Un autre fait célèbre du règne de Philippe II, la surprise d’Amiens, enlevé à la France par un stratagème si connu, a fourni à Candamo, un des plus brillans poètes de l’école de Calderon, le sujet d’une fort belle comédie, dont le titre, Pour son roi et pour sa dame, indique parfaitement le caractère tout chevaleresque et tout héroïque. Candamo suppose que le vaillant Porto Carrero, amoureux de la fille du principal magistrat d’Amiens, et ne pouvant espérer de devenir son époux que lorsqu’ils seraient soumis à la même domination, se trouve amené, par l’entraînement de sa passion, à tenter et à accomplir une œuvre aussi difficile que la conquête d’une place de cette force. C’est par là qu’il couronne une suite d’entreprises plus hardies, plus téméraires, plus romanesques les unes que les autres, où il s’engage successivement pour prouver à la belle Sérafine qu’aucun des vœux qu’elle lui laisse entrevoir n’est au-dessus de son courageux dévouement. Il est impossible de mieux soutenir et de mieux graduer l’intérêt que ne l’a fait Candamo dans ce remarquable drame. Le ton du dialogue, galant, courtois, spirituel, s’adapte merveilleusement à l’action et aux personnages. Les caractères sont admirablement dessinés, le contraste des mœurs françaises et espagnoles est rendu d’une manière frappante, et il règne dans tout l’ensemble une exaltation héroïque, un sentiment d’orgueil patriotique, une vivacité de traditions et de souvenirs dont le charme, sensible même pour des étrangers, eût dû, ce semble, maintenir cette pièce sur le théâtre de Madrid.

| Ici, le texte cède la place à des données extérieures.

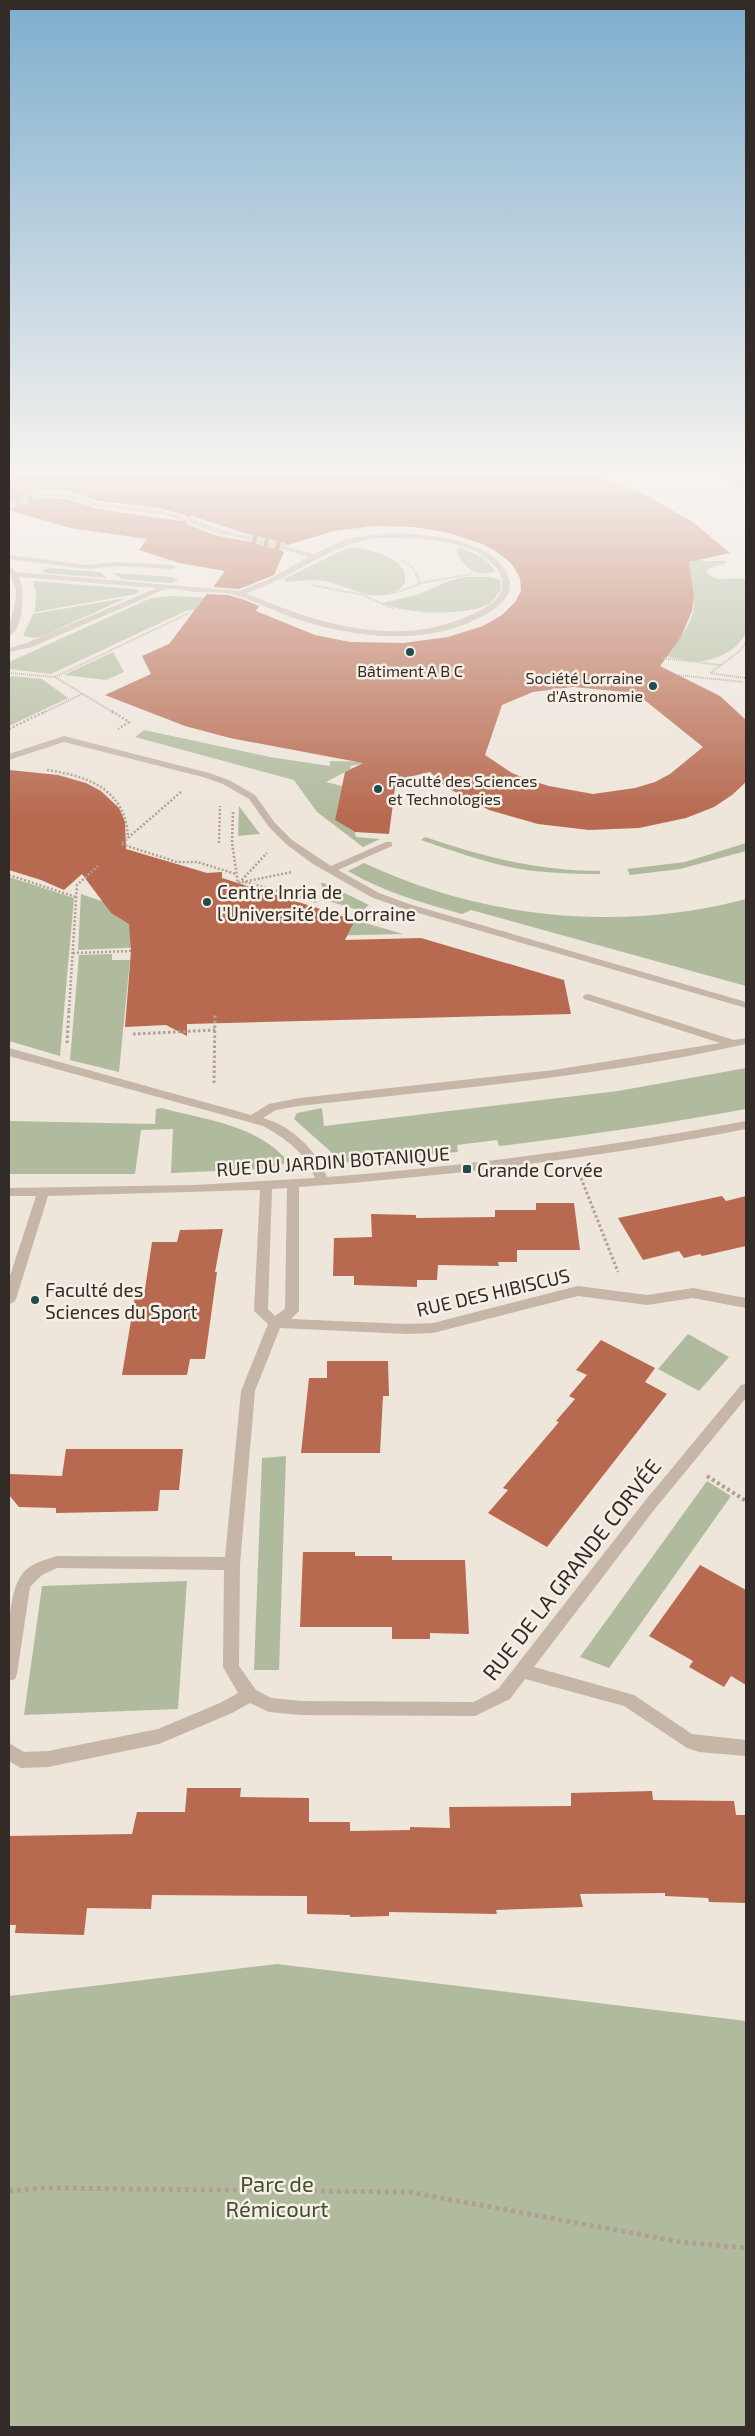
<svg xmlns="http://www.w3.org/2000/svg" width="755" height="2436" font-family="'Exo 2',sans-serif">
  <style>
    .green { fill: #b0bb9d }
    .building { fill: #b76a50; fill-rule: evenodd }
    .lines { fill: none; stroke-linecap: round; stroke-linejoin: round }
    .minor-tunnel { stroke: #c8c0b7; stroke-width: 8; stroke-dasharray: 8 4; stroke-linecap: butt }
    .path-far4 { stroke: #b0a093; stroke-width: 2; stroke-dasharray: 1 1; stroke-linecap: butt }
    .path-far3 { stroke: #b0a093; stroke-width: 2.5; stroke-dasharray: 2 2; stroke-linecap: butt }
    .path-far2 { stroke: #b0a093; stroke-width: 3; stroke-dasharray: 2.5 2.5; stroke-linecap: butt }
    .path-far1 { stroke: #b0a093; stroke-width: 4; stroke-dasharray: 3 3; stroke-linecap: butt }
    .path { stroke: #b0a093; stroke-width: 5; stroke-dasharray: 4 4; stroke-linecap: butt }
    .minor { fill: #c5b6a8; fill-rule: evenodd }
    .poi-dot { fill: #224b4f; stroke: #f6efe6; stroke-width: 2 }
    .labels { text-anchor: middle; dominant-baseline: central; stroke-width: 5; stroke-linejoin: round; paint-order: stroke }
    .far-poi-label { font-size: 16px; fill: #322b27; stroke: #f6efe6 }
    .poi-label { font-size: 19px; fill: #322b27; stroke: #f6efe6; text-anchor: start }
    .street-label { font-size: 19px; fill: #322b27; stroke: #f6efe6 }
    .near-street-label { font-size: 22px; fill: #322b27; stroke: #f6efe6 }
    .near-park-label { font-size: 22px; fill: #424e2e; stroke: #f6efe6 }
  </style>
  <rect width="100%" height="100%" fill="#eee5db"/>
  <!-- green -->
  <g class="green">
    <path d="M711 475H746V492Z"/>
    <path d="M349 547C367 549 401 555 405 575 407 585 400 589 393 592 371 601 346 586 325 581 312 579 298 581 286 582L284 579Z"/>
    <path d="M459 547 484 558 496 571C473 578 467 569 456 551Z"/>
    <path d="M700 557 703 561H725L727 563 709 568 706 572C718 586 733 574 746 580 746 596 750 616 746 631 742 648 719 658 704 661 692 663 677 658 665 656 679 641 697 619 694 597 692 586 686 574 682 563Z"/>
    <path d="M50 568 100 572 107 578 44 573 43 570Z"/>
    <path d="M114 573 173 577 178 581 169 583 122 579Z"/>
    <path d="M465 577H491L500 580 501 589C497 595 494 601 489 604 467 617 403 614 382 603L417 595 449 581Z"/>
    <path d="M33 581 134 589 139 591 136 594 35 612 36 593Z"/>
    <path d="M172 596 216 598 248 614 188 610 51 674 9 669V662L151 598Z"/>
    <path d="M126 598 43 636 34 638 23 636 33 614Z"/>
    <path d="M113 652 124 672 106 680 64 675Z"/>
    <path d="M12 676 42 679 68 698 9 726V678Z"/>
    <path d="M144 730 270 757 330 766V761L371 762 350 766 351 769 326 782 342 786 335 820 355 832 356 837 380 839 363 847 317 812 294 780 135 737Z"/>
    <path d="M239 806 260 834 238 836Z"/>
    <path d="M425 837C483 857 539 871 600 871V874C570 874 539 873 509 867 478 860 450 850 421 840Z"/>
    <path d="M746 843V851L680 869 630 875 627 869 685 862Z"/>
    <path d="M364 863C481 918 620 933 746 899V986L471 910 462 914C422 903 384 892 348 871Z"/>
    <path d="M9 877 74 898 60 1056 9 1041Z"/>
    <path d="M321 883H324L369 905 362 911 322 899 324 894Z"/>
    <path d="M81 894 113 905 108 909 111 913 168 946 78 950Z"/>
    <path d="M355 920 403 934 314 936Z"/>
    <path d="M112 954V960H130L119 1072 70 1060 79 955Z"/>
    <path d="M746 1068V1109C664 1124 582 1136 499 1146L497 1140 457 1145 458 1152 448 1153 347 1162 340 1160 294 1119 297 1113 322 1108 324 1126 618 1091Z"/>
    <path d="M162 1108C204 1120 253 1124 284 1157V1164L264 1169 171 1173 173 1129 141 1130 135 1174H9V1121L155 1124 156 1109Z"/>
    <path d="M688 1334 729 1357 699 1391 658 1369Z"/>
    <path d="M286 1456 279 1670H254L262 1458Z"/>
    <path d="M707 1481 731 1496 609 1668 580 1657Z"/>
    <path d="M187 1581 178 1709 24 1715 42 1586Z"/>
    <path d="M277 1964 746 2021V2427H9V1996Z"/>
  </g>
  <!-- building -->
  <g class="building">
    <path d="M9 475H593L644 494 693 522 730 553 689 562 694 597 692 611 681 637 660 666 720 696 746 720V782L732 795 714 807 686 818 639 828 589 830 538 824 489 810 446 787 430 772 396 780 389 834 355 832 335 820 345 772 363 763 230 738 185 726 105 695 151 674 142 656 169 644 207 594 228 595 245 600 259 606 256 611 315 635 350 642 403 643 448 637 483 626 502 615 515 602 521 591 520 578 511 563 494 550 480 543 449 533 415 527 374 526 334 531 288 545 281 544 280 550 284 552 274 575 239 589 213 587 225 571 179 563 139 550 147 539 70 528 9 510ZM38 490 69 491 99 501 158 508 185 515 187 518 181 521 98 509 67 499 38 498 36 492ZM192 516 250 535 251 538 245 541 214 535 187 524 185 519ZM573 687 615 691 642 698 703 747 670 774 655 782 635 788 593 794 549 786 529 780 512 773 485 755 502 705 533 692Z"/>
    <path d="M9 770 58 775 86 783 101 791 119 808 125 822 126 849 207 873 222 872V878L355 920 345 940 421 938 564 980 571 1014 187 1024V1036L166 1025 125 1027 131 951 129 924 111 913 82 874 64 890 41 880 9 870Z"/>
    <path d="M722 1196 726 1201 746 1196V1246L702 1256 700 1254 684 1258 679 1251 643 1260 618 1218Z"/>
    <path d="M536 1203H574L580 1250H517V1262H498L499 1266 438 1265 437 1280H417V1287L354 1285V1276H333L334 1238 372 1237 371 1214 416 1215V1218L495 1217V1210H536Z"/>
    <path d="M223 1229 215 1272H217L205 1359H190L187 1375H122L135 1296H144L152 1242H177L180 1230Z"/>
    <path d="M601 1340 655 1368 645 1382 667 1394 547 1547 488 1513 508 1490 503 1488 559 1422 556 1421 575 1399 569 1396 587 1375 576 1370Z"/>
    <path d="M327 1361H388L389 1396H383L380 1453H301L309 1378H327Z"/>
    <path d="M66 1449H183L179 1490H160L158 1511 56 1513V1508L19 1507 9 1495V1474L62 1476Z"/>
    <path d="M303 1552H355V1556H392V1560H465L469 1634 430 1633V1639H392V1627H300Z"/>
    <path d="M700 1565 746 1590V1685L731 1676 724 1687 689 1667 693 1661 649 1636Z"/>
    <path d="M187 1788H241L240 1797 309 1798V1822H350V1831L410 1830V1827L450 1828 449 1807 571 1806V1793L652 1791 653 1800 734 1801 736 1815H746V1903L709 1902 708 1898 665 1896V1893L580 1894 583 1907 496 1910 497 1914 389 1912V1916L350 1917V1915L307 1914V1896L152 1895 151 1909 87 1908 84 1935 15 1933 16 1925H9V1836L132 1834 137 1812H185Z"/>
  </g>
  <g class="lines">
    <!-- minor-tunnel -->
    <g class="minor-tunnel">
      <path d="M9 505 41 494"/>
      <path d="M245 537 285 547"/>
    </g>
    <!-- path-far4 -->
    <g class="path-far4">
      <path d="M420 583 473 574"/>
      <path d="M313 585C353 593 382 603 420 583L413 568 400 559"/>
      <path d="M365 596 393 609"/>
      <path d="M662 658 721 665"/>
      <path d="M9 673 55 677 114 713"/>
      <path d="M677 675 743 682"/>
      <path d="M55 677 189 613"/>
      <path d="M745 678 710 673 740 651 746 642"/>
      <path d="M43 713 82 694"/>
    </g>
    <!-- path-far3 -->
    <g class="path-far3">
      <path d="M112 711 129 722 118 729"/>
      <path d="M9 729 46 711"/>
      <path d="M47 770C89 776 126 790 128 838"/>
      <path d="M181 792 121 844 177 862H197L236 874"/>
      <path d="M233 812 232 843 238 883"/>
      <path d="M219 843 220 806"/>
      <path d="M9 875 76 897"/>
      <path d="M245 882 317 902"/>
      <path d="M238 883 292 872"/>
      <path d="M239 883 267 853"/>
      <path d="M73 953 131 951"/>
      <path d="M69 1010 77 885 98 866"/>
    </g>
    <!-- path-far2 -->
    <g class="path-far2">
      <path d="M133 1034 215 1030"/>
      <path d="M67 1043 69 1009"/>
      <path d="M214 1083 215 1014"/>
      <path d="M581 1178 618 1272"/>
    </g>
    <!-- path-far1 -->
    <path class="path-far1" d="M707 1476 746 1501"/>
    <!-- path -->
    <path class="path" d="M9 2191 44 2188 409 2192 681 2242 746 2248"/>
    <!-- minor -->
    <g class="minor">
      <path d="M41 492 68 493 99 503 158 510 185 517 181 519 158 514 98 507 67 497 38 496V492Z"/>
      <path d="M191 518 220 529 249 537 245 539 215 533 188 522 187 520Z"/>
      <path d="M396 533C429 534 498 540 509 579 513 592 503 603 493 610 432 649 353 639 288 616 272 610 256 602 239 596 226 591 208 593 194 592 186 591 176 588 168 589 156 591 141 601 129 605 97 619 64 633 32 647L9 652V648L26 643 157 588 19 577C25 590 24 630 9 636 8 622 16 608 16 593 15 583 9 575 9 566L16 572 239 591 268 580 308 557 282 549V545L314 554 344 540 363 536ZM379 538C413 537 479 538 499 572 502 579 504 587 500 594 494 605 477 612 466 617 394 648 315 623 246 593 296 578 324 545 379 538Z"/>
      <path d="M9 555 86 565 118 562 172 565 176 567 172 569 118 566 86 569 9 559Z"/>
      <path d="M64 736 209 773 229 780 255 795 275 823 292 840 331 866 386 842H392V846L338 870 379 893 409 904 746 1002V1008L401 908 371 897 313 864 286 844 269 827 249 799 223 784 203 777 64 742 9 760V754Z"/>
      <path d="M588 994 734 1040 746 1038V1044C600 1077 448 1089 299 1106L276 1110 263 1118C292 1126 316 1150 327 1177 468 1166 607 1147 746 1121V1129C598 1158 449 1176 299 1187V1311L291 1319 407 1324 433 1323 578 1286 647 1295 693 1288 746 1298V1308L693 1298 647 1305 578 1296 433 1333 407 1334 280 1328 255 1391 240 1564 239 1666 256 1690 271 1698 301 1701 474 1702 498 1689 644 1502 741 1385 746 1384V1398L654 1510 534 1667 634 1695 692 1734 746 1740V1756L699 1752 687 1748 624 1706 525 1679 510 1699 475 1716 301 1715 269 1712 250 1703 232 1713 159 1744 48 1767 21 1768 9 1761V1743L24 1752 48 1751 158 1729 220 1703 238 1693 223 1667 224 1570 57 1568 42 1575 30 1587 17 1674 15 1679 9 1681C7 1656 6 1593 23 1573 31 1563 45 1560 57 1556L225 1557 241 1391 268 1324 254 1311 260 1190 48 1196 16 1299 14 1302 9 1304V1279L36 1196H9V1188L194 1185 315 1178C306 1153 285 1138 263 1126L9 1056V1048L251 1115 269 1104 299 1098 554 1070 720 1043 584 999 583 997 584 995ZM287 1188 285 1309 275 1316 268 1309 272 1189Z"/>
    </g>
  </g>
  <!-- sky -->
  <linearGradient id="sky" x2="0" y2="1"><stop stop-color="#7daece"/><stop offset="0.58" stop-color="#f7f3ef"/><stop offset="1" stop-color="#f7f3ef" stop-opacity="0"/></linearGradient>
  <rect width="755" height="816" fill="url(#sky)"/>
  <!-- markers -->
  <g class="poi-dot">
    <circle cx="410" cy="652" r="5"/>
    <circle cx="653" cy="686" r="5"/>
    <circle cx="378" cy="789" r="5"/>
    <circle cx="207" cy="902" r="5"/>
    <rect x="462" y="1164" width="10" height="10" rx="2.5"/>
    <circle cx="35" cy="1300" r="5"/>
  </g>
  <g class="labels">
    <!-- far-poi labels -->
    <g class="far-poi-label">
      <text x="410" y="670">Bâtiment A B C</text>
      <text x="643" y="677" text-anchor="end">Société Lorraine<tspan x="643" dy="18">d'Astronomie</tspan></text>
      <text x="388" y="780" text-anchor="start">Faculté des Sciences<tspan x="388" dy="18">et Technologies</tspan></text>
    </g>
    <!-- poi labels -->
    <g class="poi-label">
      <text x="217" y="891">Centre Inria de<tspan x="217" dy="22">l'Université de Lorraine</tspan></text>
      <text x="477" y="1169">Grande Corvée</text>
      <text x="45" y="1289">Faculté des<tspan x="45" dy="22">Sciences du Sport</tspan></text>
    </g>
    <!-- street labels -->
    <g class="street-label">
      <text transform="translate(333 1161) rotate(-4)">RUE DU JARDIN BOTANIQUE</text>
      <text transform="translate(493 1292) rotate(-13)">RUE DES HIBISCUS</text>
    </g>
    <!-- near-street labels -->
    <g class="near-street-label">
      <text transform="translate(571 1569) rotate(-52)">RUE DE LA GRANDE CORVÉE</text>
    </g>
    <!-- near-park labels -->
    <g class="near-park-label">
      <text x="277" y="2183">Parc de<tspan x="277" dy="25">Rémicourt</tspan></text>
    </g>
  </g>
  <!-- border -->
  <rect width="755" height="2436" fill="none" stroke="#322b27" stroke-width="20"/>
</svg>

C’est encore sous Philippe II que se passe l’évènement singulier auquel un poète inconnu a emprunté le sujet d’un drame célèbre en Espagne, le Pâtissier de Madrigal. L’extrême originalité dont il est empreint nous engage à en donner ici l’analyse détaillée.

Ce pâtissier est un adroit imposteur qui, quelque temps après la mort du fameux Sébastien de Portugal, tué dans une expédition contre les Maures d’Afrique, était parvenu à se faire passer pour ce malheureux prince. Voici comment le poète, d’accord presque en tout point avec la vérité des faits, présente cette singulière aventure. Philippe II, profitant de l’extinction de la branche directe de la maison royale de Portugal pour faire valoir contre des compétiteurs moins puissans les droits qu’il s’attribuait à la succession de ce royaume, a réussi à y établir son autorité ; mais le peuple qu’il a soumis par la force des armes regrette vivement son indépendance. Dans l’humiliation où il se trouve réduit, sa pensée se reporte sans cesse vers les époques brillantes où, sous des monarques nationaux, le Portugal formait un état particulier dont les annales rappellent des souvenirs si glorieux. Par une sorte de contradiction qu’explique très bien l’organisation du cœur humain, il garde surtout un puissant souvenir de cet infortuné Sébastien, qui, par sa témérité, a causé avec la ruine de l’état la désolation de tant de familles, mais dont le courage héroïque, l’esprit chevaleresque et les malheurs même émeuvent toutes les imaginations.